WASHINGTON, Sept. 23 (UPI) — The Office of Personnel Management announced Wednesday it underestimated the amount of victims whose fingerprints were stolen in this year’s data breach by 4 million people.

The original estimate of people whose fingerprints were stolen has been increased to 5.6 million, up from 1.1 million, after OPM discovered archived records that were not previously analyzed, The Hill reported.

About 21.5 million former, current and prospective federal employees and contractors were affected by the OPM data breach in the spring. The new estimates do not affect the overall number.

The FBI, the Department of Homeland Security and other intelligence and national security agencies are working on how the exploited data could potentially be used by criminals.

“If, in the future, new means are developed to misuse the fingerprint data, the government will provide additional information to individuals whose fingerprints may have been stolen in this breach,” an OPM spokesman said in a statement.

The OPM will work with the Department of Defense to begin notifying people who were impacted by the data breach.
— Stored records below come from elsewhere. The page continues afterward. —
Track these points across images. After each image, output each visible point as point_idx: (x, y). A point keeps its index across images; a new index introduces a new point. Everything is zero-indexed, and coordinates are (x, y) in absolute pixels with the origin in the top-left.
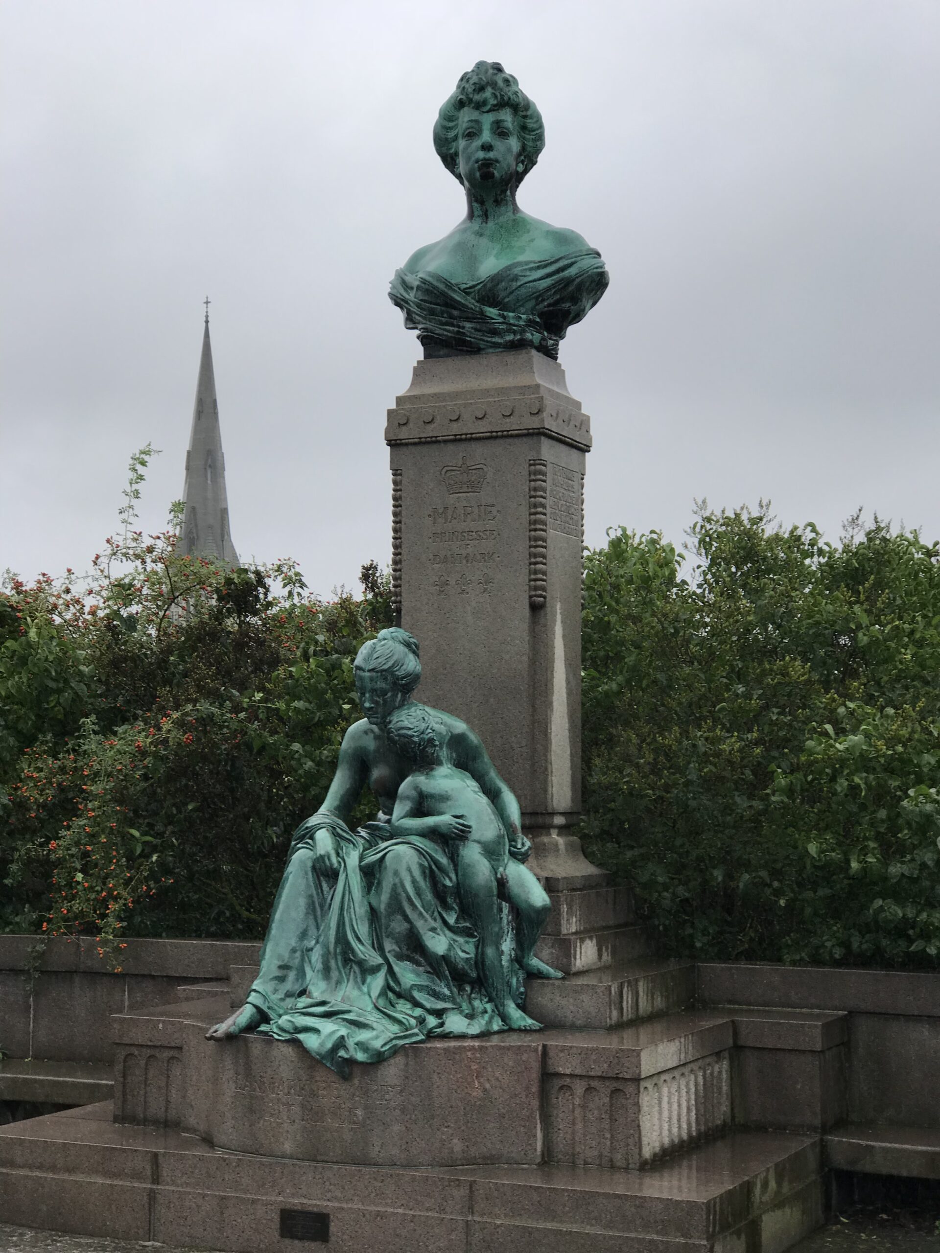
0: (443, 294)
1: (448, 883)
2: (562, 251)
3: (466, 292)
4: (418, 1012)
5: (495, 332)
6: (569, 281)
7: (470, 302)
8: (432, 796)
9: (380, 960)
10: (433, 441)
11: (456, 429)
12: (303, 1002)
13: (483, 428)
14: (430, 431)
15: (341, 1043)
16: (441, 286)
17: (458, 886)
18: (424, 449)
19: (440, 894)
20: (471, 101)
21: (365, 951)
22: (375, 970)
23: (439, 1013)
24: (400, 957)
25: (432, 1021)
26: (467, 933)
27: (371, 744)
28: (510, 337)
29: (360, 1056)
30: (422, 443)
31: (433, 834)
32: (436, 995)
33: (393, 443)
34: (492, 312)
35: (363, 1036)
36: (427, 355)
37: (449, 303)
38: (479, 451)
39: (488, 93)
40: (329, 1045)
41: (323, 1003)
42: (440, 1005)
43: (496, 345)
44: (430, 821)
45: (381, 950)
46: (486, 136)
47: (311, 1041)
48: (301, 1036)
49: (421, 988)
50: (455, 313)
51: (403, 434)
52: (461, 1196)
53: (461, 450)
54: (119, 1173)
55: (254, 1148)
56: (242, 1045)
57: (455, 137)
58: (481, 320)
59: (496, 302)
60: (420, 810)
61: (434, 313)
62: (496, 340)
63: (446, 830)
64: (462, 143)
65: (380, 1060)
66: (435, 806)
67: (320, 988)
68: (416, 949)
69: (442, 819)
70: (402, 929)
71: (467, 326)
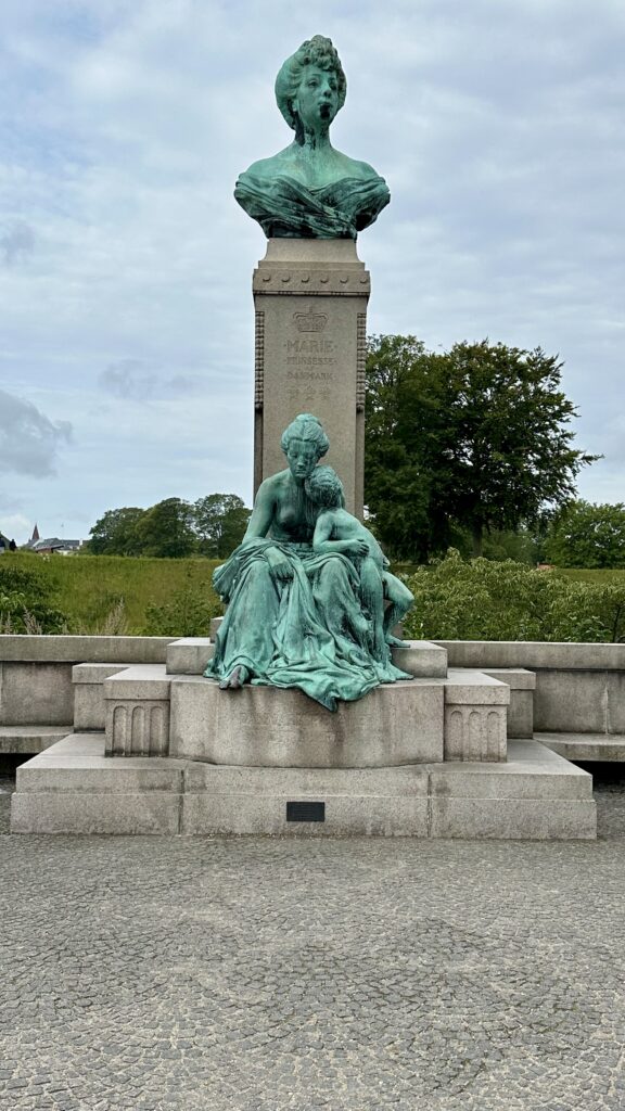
0: (296, 193)
1: (358, 584)
2: (368, 177)
3: (312, 193)
5: (330, 225)
7: (315, 201)
8: (340, 526)
9: (329, 635)
10: (289, 295)
11: (307, 288)
13: (326, 288)
14: (286, 287)
15: (330, 688)
16: (295, 188)
17: (362, 587)
18: (281, 300)
19: (354, 591)
20: (312, 60)
21: (319, 628)
22: (327, 641)
28: (340, 229)
29: (347, 696)
30: (281, 295)
31: (346, 552)
32: (361, 657)
33: (257, 294)
34: (330, 210)
35: (344, 682)
37: (299, 201)
38: (325, 307)
40: (323, 690)
41: (302, 663)
42: (365, 663)
43: (329, 234)
44: (344, 543)
45: (326, 627)
46: (325, 87)
47: (311, 689)
48: (300, 684)
49: (353, 652)
50: (302, 207)
51: (267, 287)
52: (422, 783)
53: (307, 304)
54: (152, 788)
55: (262, 764)
56: (245, 692)
57: (298, 85)
58: (321, 215)
59: (333, 204)
60: (331, 538)
61: (286, 205)
62: (331, 230)
63: (355, 549)
64: (303, 89)
65: (360, 697)
66: (345, 534)
67: (291, 653)
68: (348, 628)
69: (350, 541)
70: (339, 614)
71: (311, 218)
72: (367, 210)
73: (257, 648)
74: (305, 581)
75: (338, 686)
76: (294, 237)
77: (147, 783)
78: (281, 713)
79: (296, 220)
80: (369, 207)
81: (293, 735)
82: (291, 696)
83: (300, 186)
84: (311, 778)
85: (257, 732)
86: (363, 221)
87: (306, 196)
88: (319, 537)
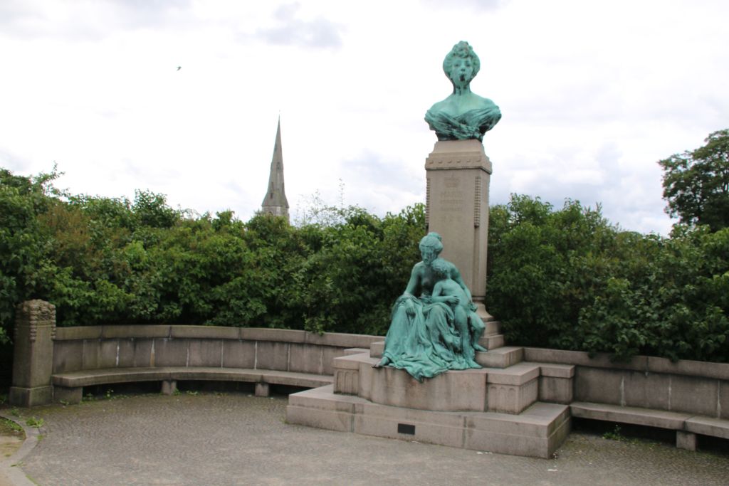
0: (446, 119)
1: (452, 319)
2: (487, 106)
3: (455, 119)
5: (464, 133)
6: (489, 117)
8: (445, 289)
9: (430, 344)
10: (442, 169)
11: (451, 165)
12: (404, 356)
13: (459, 166)
14: (441, 166)
15: (421, 370)
16: (446, 117)
17: (454, 320)
18: (438, 172)
19: (449, 323)
20: (458, 54)
21: (425, 340)
22: (428, 347)
23: (449, 362)
24: (436, 343)
25: (448, 364)
26: (458, 335)
27: (423, 271)
28: (469, 135)
29: (427, 375)
30: (438, 170)
31: (448, 303)
32: (448, 356)
33: (428, 170)
34: (463, 126)
35: (428, 368)
36: (439, 140)
37: (448, 123)
38: (459, 174)
39: (464, 52)
40: (416, 371)
41: (412, 357)
42: (449, 359)
43: (464, 137)
44: (446, 298)
45: (430, 339)
46: (463, 66)
47: (410, 370)
48: (406, 368)
49: (443, 353)
50: (450, 126)
51: (431, 166)
52: (461, 421)
53: (451, 173)
54: (341, 410)
55: (388, 404)
56: (383, 370)
57: (451, 66)
58: (459, 129)
60: (442, 294)
61: (442, 125)
62: (465, 135)
63: (451, 301)
64: (453, 68)
65: (434, 376)
66: (447, 292)
67: (409, 353)
68: (442, 340)
69: (450, 297)
70: (437, 334)
71: (455, 131)
72: (487, 123)
73: (396, 348)
74: (422, 317)
75: (424, 370)
76: (447, 140)
77: (339, 407)
78: (398, 380)
79: (447, 132)
80: (488, 122)
81: (403, 392)
82: (402, 372)
83: (449, 116)
84: (410, 413)
85: (387, 389)
86: (483, 129)
87: (451, 120)
88: (435, 294)
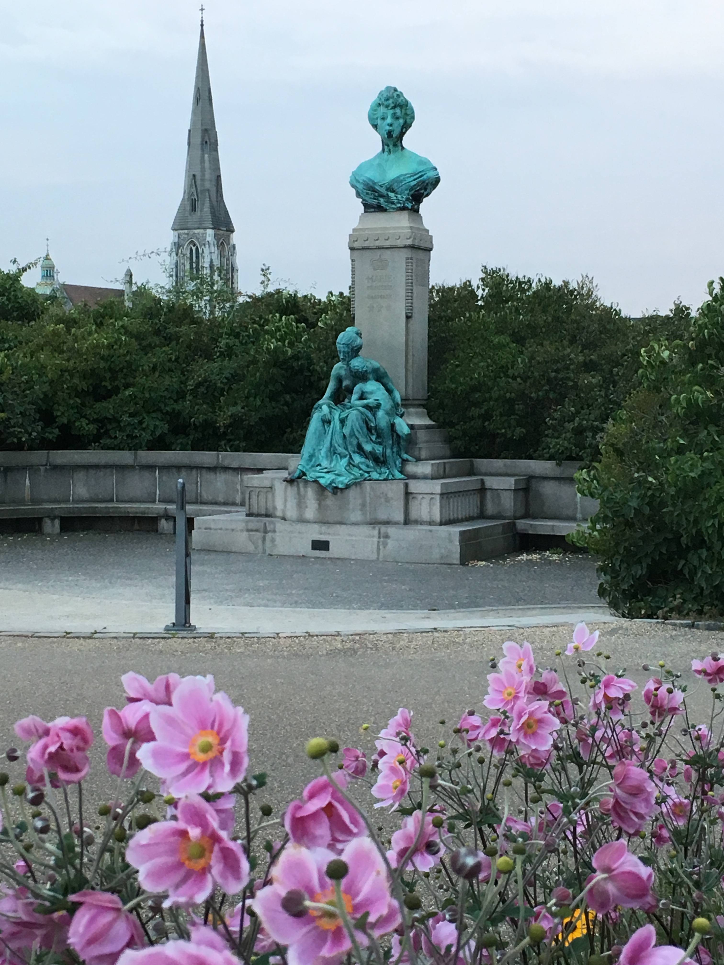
0: (371, 187)
1: (372, 425)
4: (361, 472)
6: (423, 182)
7: (383, 190)
8: (366, 392)
9: (347, 453)
10: (368, 248)
11: (378, 243)
12: (319, 468)
13: (387, 244)
14: (366, 244)
15: (333, 481)
16: (371, 184)
17: (376, 426)
18: (364, 252)
19: (369, 429)
20: (383, 104)
21: (340, 450)
23: (368, 472)
24: (354, 452)
25: (366, 475)
26: (380, 444)
27: (343, 373)
29: (340, 486)
30: (363, 249)
31: (367, 407)
32: (368, 466)
33: (352, 249)
35: (341, 479)
36: (365, 212)
38: (387, 254)
39: (391, 101)
40: (329, 482)
41: (326, 468)
42: (369, 470)
43: (394, 208)
44: (366, 402)
45: (346, 449)
46: (389, 120)
47: (322, 481)
48: (319, 480)
49: (362, 463)
50: (376, 194)
51: (356, 245)
52: (376, 532)
53: (379, 252)
54: (252, 530)
55: (302, 520)
58: (387, 198)
59: (393, 191)
60: (361, 398)
62: (393, 206)
63: (371, 405)
64: (380, 121)
65: (348, 487)
66: (368, 396)
68: (360, 449)
69: (370, 401)
70: (355, 442)
71: (382, 200)
74: (338, 424)
75: (337, 481)
76: (374, 212)
77: (250, 527)
78: (310, 493)
79: (375, 202)
81: (316, 505)
82: (314, 484)
83: (374, 183)
84: (324, 528)
85: (301, 504)
87: (377, 188)
88: (354, 397)
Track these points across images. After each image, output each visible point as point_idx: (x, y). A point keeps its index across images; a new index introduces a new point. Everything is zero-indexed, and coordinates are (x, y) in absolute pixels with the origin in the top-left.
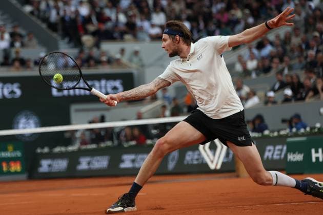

Some victims may not know their data was taken until November.

The data breach generated mass criticism of the OPM. Sen. Ben Sasse, R-Neb., said the underestimation of fingerprint data theft was more evidence of OPM mismanagement.

“Today’s blatant news dump is the clearest sign yet that the administration still acts like the OPM hack is a PR crisis instead of a national security threat,” Sasse said in a statement. “The American people have no reason to believe that they’ve heard the full story and every reason to believe that Washington assumes they are too stupid or preoccupied to care about cyber security.”

On Tuesday, Chinese President Xi Jinping said his country was willing to cooperate with the United States on the controversial act of cybercrime, while denying China has ever participated in hacking. China has been accused of committing the OPM data breach.